*** Opening of AVAILABLE DATA ***

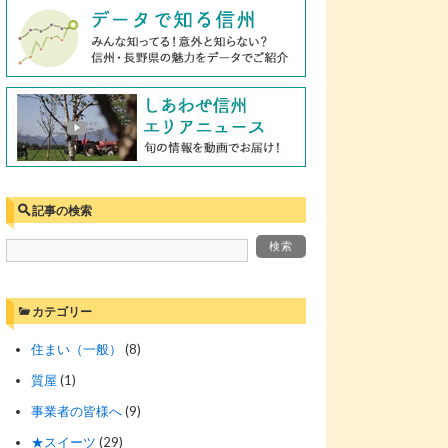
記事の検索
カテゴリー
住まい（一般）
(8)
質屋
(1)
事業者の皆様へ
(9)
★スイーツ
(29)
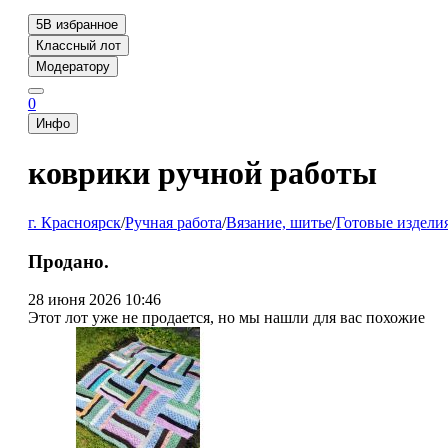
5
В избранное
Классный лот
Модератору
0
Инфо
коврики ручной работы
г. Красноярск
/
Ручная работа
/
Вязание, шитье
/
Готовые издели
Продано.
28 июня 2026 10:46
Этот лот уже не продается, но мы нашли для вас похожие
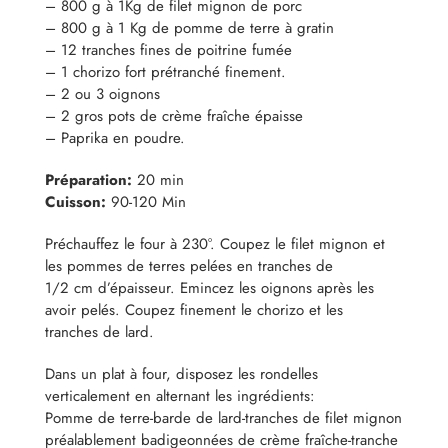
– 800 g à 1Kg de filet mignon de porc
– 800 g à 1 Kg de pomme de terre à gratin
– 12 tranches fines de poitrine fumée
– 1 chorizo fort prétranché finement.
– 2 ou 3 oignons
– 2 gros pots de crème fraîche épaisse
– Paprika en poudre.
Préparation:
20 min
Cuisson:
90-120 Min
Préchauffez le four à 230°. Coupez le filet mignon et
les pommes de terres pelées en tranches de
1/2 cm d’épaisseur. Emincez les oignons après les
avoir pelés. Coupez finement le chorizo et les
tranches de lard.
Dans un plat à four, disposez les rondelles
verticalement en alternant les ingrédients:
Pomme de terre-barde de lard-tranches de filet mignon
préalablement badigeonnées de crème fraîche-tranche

*** Close of AVAILABLE DATA ***

▶ **REQUEST**
Repeat the entries verbatim; no pictures.

▶ **TASK ANSWER**
記事の検索
カテゴリー
住まい（一般）
(8)
質屋
(1)
事業者の皆様へ
(9)
★スイーツ
(29)
5
В избранное
Классный лот
Модератору
0
Инфо
коврики ручной работы
г. Красноярск
/
Ручная работа
/
Вязание, шитье
/
Готовые издели
Продано.
28 июня 2026 10:46
Этот лот уже не продается, но мы нашли для вас похожие
– 800 g à 1Kg de filet mignon de porc
– 800 g à 1 Kg de pomme de terre à gratin
– 12 tranches fines de poitrine fumée
– 1 chorizo fort prétranché finement.
– 2 ou 3 oignons
– 2 gros pots de crème fraîche épaisse
– Paprika en poudre.
Préparation:
20 min
Cuisson:
90-120 Min
Préchauffez le four à 230°. Coupez le filet mignon et
les pommes de terres pelées en tranches de
1/2 cm d’épaisseur. Emincez les oignons après les
avoir pelés. Coupez finement le chorizo et les
tranches de lard.
Dans un plat à four, disposez les rondelles
verticalement en alternant les ingrédients:
Pomme de terre-barde de lard-tranches de filet mignon
préalablement badigeonnées de crème fraîche-tranche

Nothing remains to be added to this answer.